IT MIGHT make a good shaggy dog story if it wasn’t actually so serious: the junior ruling coalition member, the Slovak National Party (SNS), now has its third minister under the media spotlight over yet another questionable contract.
It is just the latest in a depressing and increasingly frequent series of candidates for inclusion in the dodgy contracts hall of fame under the government of Prime Minister Robert Fico.
The Academia Istropolitana and the State Institute of Professional Education, which are both funded by the Education Ministry, have awarded hefty contracts to a former classmate of Education Minister Ján Mikolaj.
What gives the story, broken by the Pravda daily, such an ironic spin is that the businessman involved, Marián Kováčik, reportedly bragged about having it all “… arranged with Ján. We will make sure that he is happy and that he supports us and then we will settle the rest,” Kováčik allegedly said to a clerk at the academy, according to an official record dated October 2007 obtained by the daily.

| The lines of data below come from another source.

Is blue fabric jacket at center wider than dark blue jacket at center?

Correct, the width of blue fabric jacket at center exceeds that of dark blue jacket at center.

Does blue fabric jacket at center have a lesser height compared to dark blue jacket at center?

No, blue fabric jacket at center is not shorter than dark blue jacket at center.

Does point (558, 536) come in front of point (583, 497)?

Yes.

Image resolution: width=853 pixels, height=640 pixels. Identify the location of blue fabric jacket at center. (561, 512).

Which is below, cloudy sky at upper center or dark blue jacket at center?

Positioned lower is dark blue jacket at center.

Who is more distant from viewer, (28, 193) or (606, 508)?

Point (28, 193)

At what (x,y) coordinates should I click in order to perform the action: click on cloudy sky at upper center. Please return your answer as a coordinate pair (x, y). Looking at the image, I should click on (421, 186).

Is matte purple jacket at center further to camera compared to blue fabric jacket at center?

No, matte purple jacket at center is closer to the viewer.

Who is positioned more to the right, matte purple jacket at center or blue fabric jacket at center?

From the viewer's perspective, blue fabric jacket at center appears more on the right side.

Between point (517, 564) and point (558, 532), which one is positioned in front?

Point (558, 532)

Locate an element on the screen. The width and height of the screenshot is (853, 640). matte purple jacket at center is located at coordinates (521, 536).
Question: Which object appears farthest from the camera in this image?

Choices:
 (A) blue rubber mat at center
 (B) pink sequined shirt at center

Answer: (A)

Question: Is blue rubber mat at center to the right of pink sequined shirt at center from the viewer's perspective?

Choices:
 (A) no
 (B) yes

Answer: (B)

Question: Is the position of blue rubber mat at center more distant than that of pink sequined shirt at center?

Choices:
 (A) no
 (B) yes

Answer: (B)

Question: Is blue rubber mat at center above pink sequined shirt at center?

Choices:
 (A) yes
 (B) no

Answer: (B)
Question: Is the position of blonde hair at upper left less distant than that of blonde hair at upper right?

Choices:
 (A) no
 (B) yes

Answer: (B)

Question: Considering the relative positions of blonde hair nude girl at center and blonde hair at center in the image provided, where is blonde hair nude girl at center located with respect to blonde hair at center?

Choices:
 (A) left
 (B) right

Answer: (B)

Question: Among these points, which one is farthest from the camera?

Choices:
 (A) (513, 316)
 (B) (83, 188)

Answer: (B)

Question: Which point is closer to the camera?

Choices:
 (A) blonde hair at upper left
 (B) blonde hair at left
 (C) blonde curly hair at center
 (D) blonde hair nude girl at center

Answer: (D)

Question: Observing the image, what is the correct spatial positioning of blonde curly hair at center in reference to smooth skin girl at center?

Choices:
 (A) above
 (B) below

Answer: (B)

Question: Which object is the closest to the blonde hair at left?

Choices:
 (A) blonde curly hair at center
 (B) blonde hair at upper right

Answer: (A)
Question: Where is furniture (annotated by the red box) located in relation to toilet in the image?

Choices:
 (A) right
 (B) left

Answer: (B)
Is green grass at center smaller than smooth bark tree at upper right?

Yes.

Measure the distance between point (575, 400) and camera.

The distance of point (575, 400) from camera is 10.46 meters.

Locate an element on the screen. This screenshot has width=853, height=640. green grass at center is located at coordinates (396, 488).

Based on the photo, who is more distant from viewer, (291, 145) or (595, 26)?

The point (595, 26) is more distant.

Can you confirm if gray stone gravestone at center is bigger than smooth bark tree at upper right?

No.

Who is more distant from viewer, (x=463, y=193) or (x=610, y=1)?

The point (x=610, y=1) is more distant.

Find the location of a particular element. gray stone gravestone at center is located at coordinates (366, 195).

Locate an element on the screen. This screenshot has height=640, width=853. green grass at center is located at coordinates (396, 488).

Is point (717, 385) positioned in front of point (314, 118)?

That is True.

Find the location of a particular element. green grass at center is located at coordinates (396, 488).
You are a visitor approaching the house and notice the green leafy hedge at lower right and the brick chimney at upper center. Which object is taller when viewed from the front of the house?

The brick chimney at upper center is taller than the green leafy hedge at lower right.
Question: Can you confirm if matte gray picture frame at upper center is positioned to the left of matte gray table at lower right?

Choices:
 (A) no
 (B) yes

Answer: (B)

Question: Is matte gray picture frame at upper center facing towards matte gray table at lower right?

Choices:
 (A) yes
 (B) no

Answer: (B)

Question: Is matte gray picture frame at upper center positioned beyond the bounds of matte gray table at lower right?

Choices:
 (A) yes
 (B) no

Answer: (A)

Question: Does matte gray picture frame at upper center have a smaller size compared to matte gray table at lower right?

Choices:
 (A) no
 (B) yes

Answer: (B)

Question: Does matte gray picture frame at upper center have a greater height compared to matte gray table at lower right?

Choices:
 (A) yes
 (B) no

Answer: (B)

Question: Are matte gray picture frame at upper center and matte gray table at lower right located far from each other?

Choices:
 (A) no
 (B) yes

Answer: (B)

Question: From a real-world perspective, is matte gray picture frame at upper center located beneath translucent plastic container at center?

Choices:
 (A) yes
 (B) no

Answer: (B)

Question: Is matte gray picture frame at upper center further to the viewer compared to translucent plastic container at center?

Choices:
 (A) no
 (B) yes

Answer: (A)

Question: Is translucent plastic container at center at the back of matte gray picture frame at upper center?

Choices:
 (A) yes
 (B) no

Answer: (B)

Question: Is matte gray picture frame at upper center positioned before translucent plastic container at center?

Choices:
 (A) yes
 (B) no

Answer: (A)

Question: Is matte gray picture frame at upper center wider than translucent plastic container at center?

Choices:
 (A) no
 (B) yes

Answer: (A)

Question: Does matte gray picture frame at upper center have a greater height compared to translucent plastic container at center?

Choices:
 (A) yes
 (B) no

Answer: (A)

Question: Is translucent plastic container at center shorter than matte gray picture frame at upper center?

The minister’s response wasn’t any less ironic: he said there are about 200,000 people named Ján in Slovakia.
Just like another Ján from the SNS – Ján Chrbet, sacked over his reluctance to disclose details of the controversial sale of Slovakia’s excess CO2 emissions quotas – or another SNS nominee – former construction minister Marian Janušek, pushed by Fico to resign over the infamous bulletin-board tender, which has since been ruled illegal – Mikolaj claims that everything that happened was in line with the law.
Even if this were true, Slovakia would have a problem. It would mean that the country has been producing laws and rules that are so ambiguous and so cut full of holes that fairness and justice have escaped.
A large part of the populace is actually growing quite weary of the variations of the same excuse used by all these people – Chrbet, Mikolaj, Janušek and even their boss Ján Slota – that they are just poor victims of a ferocious media campaign led by those who do not wish well for this government.
His newly acquired image as crusader against any form of cronyism and corruption doesn’t seem very authentic to many people.
Besides, it’s just not good enough to sack a minister, summon a press conference and tell the journalists, whom the PM anyway regards as a bunch of ill-willed opponents, that he will no longer tolerate any such conduct – and then, for example, allow his coalition partner to nominate as the new construction minister someone who was just as responsible for the controversial tender as the man who was sacked.
And it is obviously not good enough to sack the environment minister, but then do nothing to fix the damage that his dodgy deal has caused, or dare to admit that something went very wrong in the ministry and that Slovakia’s excess emissions quotas were sold for a price well below what some neighbouring countries got.
Even after the Sme daily published information that the Czech Republic sold its quotas for almost €10 per tonne and that Hungary got almost €13 per tonne, as opposed to the €5 per tonne that Slovakia apparently wheedled from its buyer, Fico continues defending the deal.
The prime minister said in late May that no one has provided him with clear evidence that anyone else sold their quotas at a more advantageous price.
But according to Sme, the actions of this SNS-managed ministry have lost the taxpayer something like €120 million, a sum which would be a nice bonus in the good times, not to mention during the current period of economic crisis.
Perhaps through its conduct, even if it still makes it into parliament at the next elections, the SNS has disqualified itself from being considered as a future ruling coalition partner.
It certainly would have done so if Slovakia enjoyed a decent political environment.
But of course in a decent political environment, a party like the SNS would never have made it into a ruling coalition in the first place.